Second, using your thought log for each event and the accompanying thought that you recorded, try and think of an alternative thought.  What I usually tell individuals I’m working with is, “Think of an alternative thought that is kinder to you and based in truth or fact.”

Example:

  • Event: I asked Susie on a date and she replied that she couldn’t go because she already had plans.
  • Thought: I’m an idiot. Why would Susie want to go out with me? I’m a loser. She’s way out of me league. I’m unattractive. I’ll be single forever…(you get the point)
  • Behavior/Consequence: Because I was rejected, I felt sad and lonely. I acted out in anger at my friends because I was feeling so miserable.  Now they are upset with me.
  • Alternative Thought, that’s kind to me and based in truth or fact (the MOST important part of this process): Maybe Susie really is busy. I should trust what she’s saying. I have friends that like me for who I am; I’m not an idiot. I am satisfied by the way I look.  I’ve accomplished many things, I have a job and an apartment, and I’m not a loser.  If Susie doesn’t like me, there may be someone else that will.  I most likely will not be single forever.

Third, after recording many events in your thought log, you must practice the alternative thinking on a regular basis.  This takes time, practice and patience.  To reverse negative thinking that’s existed for most of your life won’t go away overnight. But if you actively use alternative thoughts in your daily interactions, it will improve over time.

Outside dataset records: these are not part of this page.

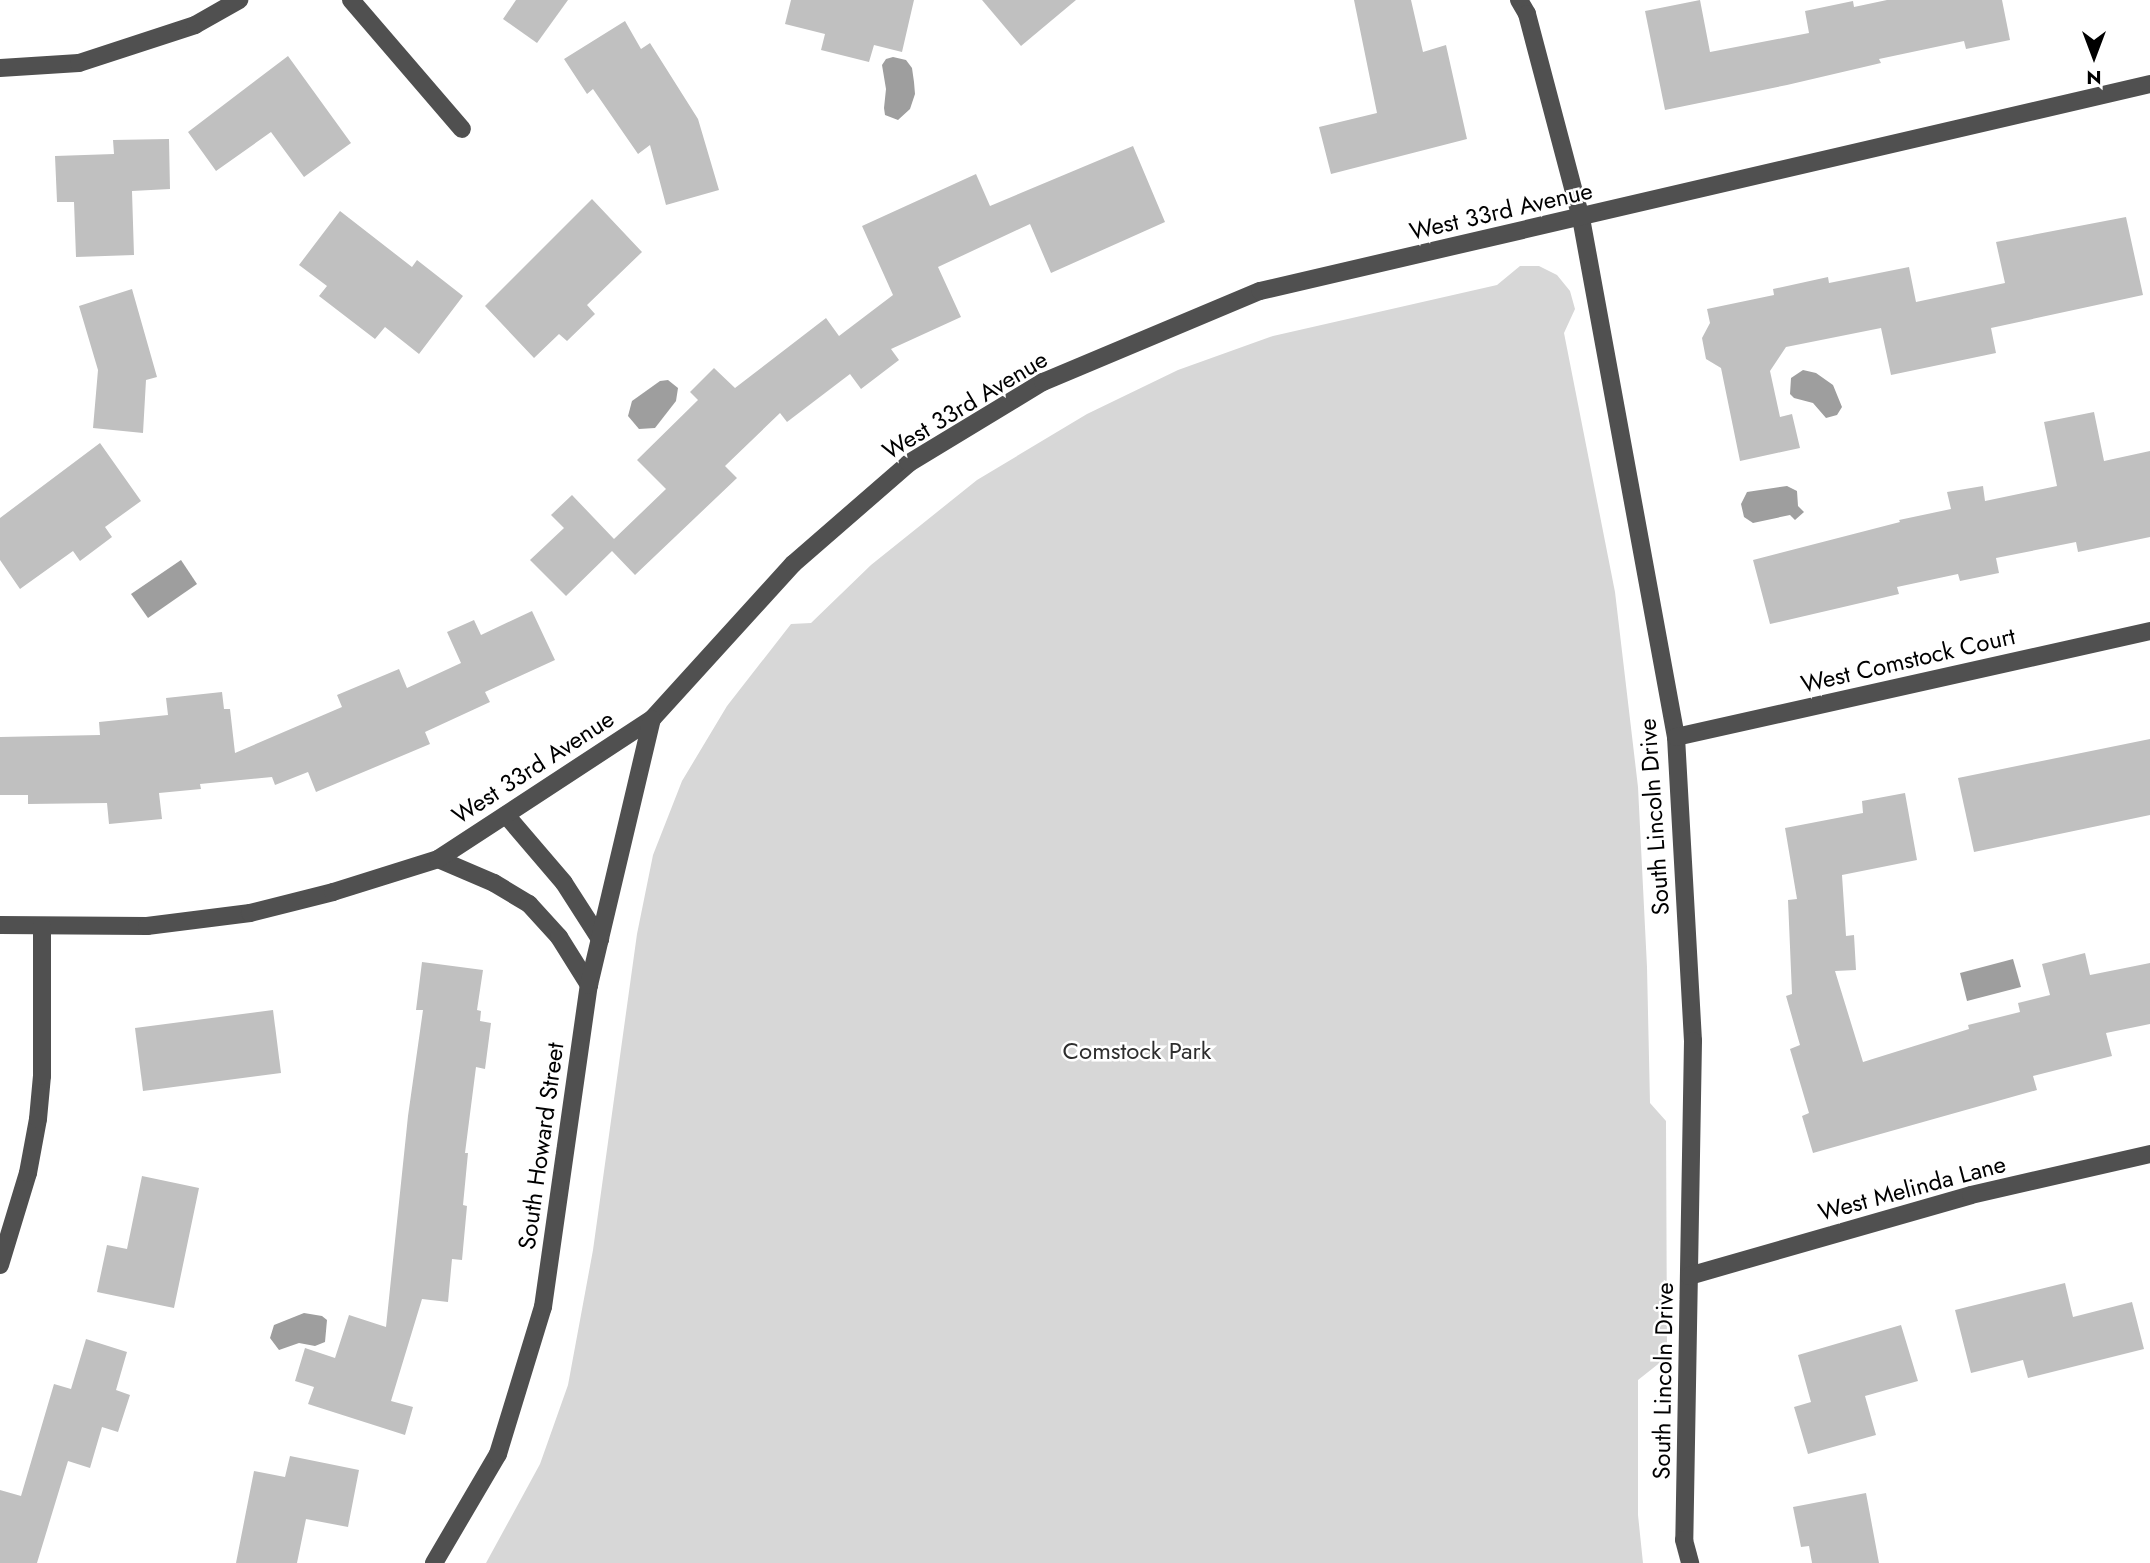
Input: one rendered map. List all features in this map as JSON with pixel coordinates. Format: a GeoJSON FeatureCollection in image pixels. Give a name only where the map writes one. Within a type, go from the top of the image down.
{"type":"FeatureCollection","features":[{"type":"Feature","properties":{"kind":"street"},"geometry":{"type":"LineString","coordinates":[[0,68],[79,63],[195,25],[239,0]]}},
{"type":"Feature","properties":{"kind":"street"},"geometry":{"type":"LineString","coordinates":[[351,0],[462,129]]}},
{"type":"Feature","properties":{"kind":"street","name":"South Lincoln Drive"},"geometry":{"type":"LineString","coordinates":[[1519,0],[1527,14],[1581,218],[1676,737],[1693,1041],[1684,1540],[1690,1563]]}},
{"type":"Feature","properties":{"kind":"street","name":"West 33rd Avenue"},"geometry":{"type":"LineString","coordinates":[[0,925],[147,926],[250,914],[333,892],[438,859],[652,719],[793,565],[909,463],[1042,382],[1260,291],[2150,84]]}},
{"type":"Feature","properties":{"kind":"street","name":"West Comstock Court"},"geometry":{"type":"LineString","coordinates":[[1676,737],[2150,631]]}},
{"type":"Feature","properties":{"kind":"street","name":"South Howard Street"},"geometry":{"type":"LineString","coordinates":[[434,1563],[498,1454],[543,1307],[589,985],[652,719]]}},
{"type":"Feature","properties":{"kind":"street"},"geometry":{"type":"LineString","coordinates":[[506,815],[564,883],[600,939]]}},
{"type":"Feature","properties":{"kind":"street"},"geometry":{"type":"LineString","coordinates":[[438,859],[494,883],[529,904],[559,937],[589,985]]}},
{"type":"Feature","properties":{"kind":"street"},"geometry":{"type":"LineString","coordinates":[[0,1265],[27,1173],[38,1119],[42,1076],[42,926]]}},
{"type":"Feature","properties":{"kind":"street","name":"West Melinda Lane"},"geometry":{"type":"LineString","coordinates":[[1689,1276],[1971,1195],[2150,1154]]}},
{"type":"Feature","properties":{"kind":"green space","name":"Comstock Park"},"geometry":{"type":"Polygon","coordinates":[[[1520,266],[1539,266],[1557,275],[1570,291],[1575,309],[1564,333],[1615,592],[1638,787],[1647,967],[1650,1103],[1666,1121],[1667,1349],[1662,1361],[1638,1380],[1638,1515],[1643,1563],[486,1563],[540,1464],[568,1385],[593,1250],[637,934],[653,855],[682,781],[727,706],[791,624],[811,623],[871,565],[977,480],[1087,414],[1178,370],[1273,336],[1497,285],[1520,266]]]}},
{"type":"Feature","properties":{"kind":"shaded area"},"geometry":{"type":"Polygon","coordinates":[[[893,57],[906,60],[912,68],[915,94],[910,109],[898,120],[885,115],[884,108],[886,89],[882,65],[886,59],[893,57]]]}},
{"type":"Feature","properties":{"kind":"shaded area"},"geometry":{"type":"Polygon","coordinates":[[[1803,370],[1816,373],[1833,385],[1842,407],[1837,415],[1826,418],[1813,403],[1794,398],[1790,394],[1791,378],[1803,370]]]}},
{"type":"Feature","properties":{"kind":"shaded area"},"geometry":{"type":"Polygon","coordinates":[[[668,380],[678,388],[676,401],[655,428],[639,429],[628,416],[632,401],[660,381],[668,380]]]}},
{"type":"Feature","properties":{"kind":"shaded area"},"geometry":{"type":"Polygon","coordinates":[[[1787,486],[1797,491],[1798,506],[1804,512],[1795,520],[1790,515],[1753,523],[1744,517],[1741,504],[1747,492],[1787,486]]]}},
{"type":"Feature","properties":{"kind":"shaded area"},"geometry":{"type":"Polygon","coordinates":[[[181,560],[197,584],[148,618],[131,594],[181,560]]]}},
{"type":"Feature","properties":{"kind":"shaded area"},"geometry":{"type":"Polygon","coordinates":[[[2013,959],[2021,987],[1967,1001],[1960,973],[2013,959]]]}},
{"type":"Feature","properties":{"kind":"shaded area"},"geometry":{"type":"Polygon","coordinates":[[[304,1313],[322,1316],[327,1320],[325,1342],[315,1346],[299,1343],[279,1350],[270,1338],[274,1325],[304,1313]]]}},
{"type":"Feature","properties":{"kind":"building"},"geometry":{"type":"Polygon","coordinates":[[[516,0],[568,0],[537,43],[503,19],[516,0]]]}},
{"type":"Feature","properties":{"kind":"building"},"geometry":{"type":"Polygon","coordinates":[[[791,0],[914,0],[902,52],[874,45],[869,62],[821,50],[825,34],[785,24],[791,0]]]}},
{"type":"Feature","properties":{"kind":"building"},"geometry":{"type":"Polygon","coordinates":[[[982,0],[1076,0],[1021,46],[982,0]]]}},
{"type":"Feature","properties":{"kind":"building"},"geometry":{"type":"Polygon","coordinates":[[[1354,0],[1411,0],[1423,52],[1446,45],[1467,139],[1331,174],[1319,127],[1377,113],[1354,0]]]}},
{"type":"Feature","properties":{"kind":"building"},"geometry":{"type":"Polygon","coordinates":[[[1700,0],[1710,52],[1809,33],[1805,11],[1853,1],[1854,7],[1887,0],[2002,0],[2010,40],[1966,49],[1964,41],[1879,59],[1881,63],[1787,85],[1665,110],[1645,11],[1700,0]]]}},
{"type":"Feature","properties":{"kind":"building"},"geometry":{"type":"Polygon","coordinates":[[[625,21],[641,49],[650,43],[698,119],[719,190],[666,205],[650,145],[638,154],[593,89],[587,94],[564,59],[625,21]]]}},
{"type":"Feature","properties":{"kind":"building"},"geometry":{"type":"Polygon","coordinates":[[[288,56],[351,143],[304,177],[271,132],[216,171],[188,132],[288,56]]]}},
{"type":"Feature","properties":{"kind":"building"},"geometry":{"type":"Polygon","coordinates":[[[169,139],[170,189],[132,191],[134,255],[76,257],[74,202],[57,202],[55,156],[114,154],[113,140],[169,139]]]}},
{"type":"Feature","properties":{"kind":"building"},"geometry":{"type":"Polygon","coordinates":[[[1133,146],[1165,222],[1051,273],[1030,224],[938,267],[961,317],[891,349],[899,360],[861,389],[850,374],[787,422],[780,413],[725,466],[737,478],[635,575],[612,551],[566,596],[530,560],[564,528],[551,515],[572,495],[614,539],[666,489],[637,460],[698,400],[690,392],[714,368],[735,388],[826,318],[839,336],[893,295],[862,226],[976,174],[990,206],[1133,146]]]}},
{"type":"Feature","properties":{"kind":"building"},"geometry":{"type":"Polygon","coordinates":[[[592,199],[642,252],[587,305],[595,314],[567,341],[559,334],[534,358],[485,306],[592,199]]]}},
{"type":"Feature","properties":{"kind":"building"},"geometry":{"type":"Polygon","coordinates":[[[340,211],[412,267],[417,260],[463,296],[419,354],[385,327],[375,339],[319,296],[327,286],[299,265],[340,211]]]}},
{"type":"Feature","properties":{"kind":"building"},"geometry":{"type":"Polygon","coordinates":[[[2126,217],[2143,295],[1991,328],[1996,353],[1891,375],[1881,328],[1786,347],[1770,371],[1780,417],[1792,414],[1800,448],[1740,461],[1721,368],[1706,359],[1702,338],[1710,323],[1707,309],[1774,295],[1773,289],[1828,277],[1829,283],[1909,267],[1916,302],[2005,283],[1996,242],[2126,217]]]}},
{"type":"Feature","properties":{"kind":"building"},"geometry":{"type":"Polygon","coordinates":[[[132,289],[157,377],[146,380],[143,433],[93,428],[98,370],[79,306],[132,289]]]}},
{"type":"Feature","properties":{"kind":"building"},"geometry":{"type":"Polygon","coordinates":[[[2094,412],[2104,461],[2150,451],[2150,537],[2078,552],[2076,542],[1996,558],[1999,573],[1960,581],[1958,574],[1897,587],[1899,594],[1770,624],[1753,560],[1900,522],[1899,520],[1951,509],[1947,492],[1983,486],[1985,501],[2057,486],[2044,422],[2094,412]]]}},
{"type":"Feature","properties":{"kind":"building"},"geometry":{"type":"Polygon","coordinates":[[[100,443],[141,501],[105,527],[112,537],[80,561],[73,551],[20,589],[0,560],[0,518],[100,443]]]}},
{"type":"Feature","properties":{"kind":"building"},"geometry":{"type":"Polygon","coordinates":[[[532,611],[555,660],[485,692],[490,702],[425,732],[430,744],[316,792],[308,772],[275,785],[272,777],[200,784],[201,789],[159,793],[162,819],[109,824],[107,803],[28,804],[28,795],[0,795],[0,737],[100,735],[99,722],[168,715],[166,698],[222,692],[224,709],[230,709],[235,753],[342,707],[337,695],[399,669],[407,688],[461,663],[447,632],[474,620],[481,635],[532,611]]]}},
{"type":"Feature","properties":{"kind":"building"},"geometry":{"type":"Polygon","coordinates":[[[2150,739],[2150,815],[1974,852],[1958,778],[2150,739]]]}},
{"type":"Feature","properties":{"kind":"building"},"geometry":{"type":"Polygon","coordinates":[[[1905,793],[1917,860],[1842,875],[1846,936],[1854,935],[1856,970],[1835,971],[1863,1062],[1969,1029],[1968,1025],[2020,1012],[2018,1003],[2050,995],[2042,964],[2085,953],[2090,975],[2150,963],[2150,1024],[2106,1033],[2112,1056],[2033,1076],[2037,1090],[1813,1153],[1802,1116],[1809,1113],[1790,1049],[1800,1045],[1786,996],[1792,994],[1788,900],[1797,899],[1785,828],[1863,813],[1862,801],[1905,793]]]}},
{"type":"Feature","properties":{"kind":"building"},"geometry":{"type":"Polygon","coordinates":[[[422,962],[483,970],[477,1010],[481,1011],[480,1021],[491,1023],[485,1069],[476,1067],[465,1153],[468,1153],[463,1205],[467,1206],[462,1260],[452,1259],[448,1302],[422,1299],[391,1401],[413,1407],[405,1435],[308,1404],[314,1387],[295,1381],[305,1348],[335,1358],[349,1315],[386,1327],[408,1116],[423,1010],[416,1010],[422,962]]]}},
{"type":"Feature","properties":{"kind":"building"},"geometry":{"type":"Polygon","coordinates":[[[273,1010],[281,1073],[143,1091],[135,1028],[273,1010]]]}},
{"type":"Feature","properties":{"kind":"building"},"geometry":{"type":"Polygon","coordinates":[[[142,1176],[199,1188],[174,1308],[97,1292],[107,1245],[127,1249],[142,1176]]]}},
{"type":"Feature","properties":{"kind":"building"},"geometry":{"type":"Polygon","coordinates":[[[2065,1283],[2073,1317],[2132,1302],[2144,1349],[2028,1378],[2023,1360],[1971,1373],[1955,1310],[2065,1283]]]}},
{"type":"Feature","properties":{"kind":"building"},"geometry":{"type":"Polygon","coordinates":[[[1901,1325],[1918,1381],[1865,1396],[1876,1435],[1808,1454],[1794,1407],[1811,1402],[1798,1355],[1901,1325]]]}},
{"type":"Feature","properties":{"kind":"building"},"geometry":{"type":"Polygon","coordinates":[[[86,1339],[127,1352],[116,1390],[130,1395],[118,1432],[102,1427],[90,1468],[68,1461],[37,1563],[0,1563],[0,1490],[21,1496],[54,1384],[71,1389],[86,1339]]]}},
{"type":"Feature","properties":{"kind":"building"},"geometry":{"type":"Polygon","coordinates":[[[290,1456],[359,1470],[348,1527],[306,1519],[297,1563],[236,1563],[254,1471],[285,1477],[290,1456]]]}},
{"type":"Feature","properties":{"kind":"building"},"geometry":{"type":"Polygon","coordinates":[[[1866,1493],[1879,1563],[1812,1563],[1809,1546],[1801,1547],[1793,1507],[1866,1493]]]}}]}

So how does this relate to one’s recovery?  When you are struggling in your recovery, everyone gets to this point at some time, it makes you feel that you are failing (negative thinking) and that negative thinking can become pervasive. When you don’t want to think or feel this way anymore, using substances can become a quick fix. It makes the thoughts and feelings go away, temporarily. But they will return, and usually are magnified, because now you also have the feeling and thoughts that you have failed, yet again.

Which brings us back to the point of practice and patience.  Recovery is a lifelong process. It never ends. One has to continue to grow and improve themselves in order to continue on their path. Developing a practice of challenging your negative thinking is part of personal growth. And before you know it, it will become second nature.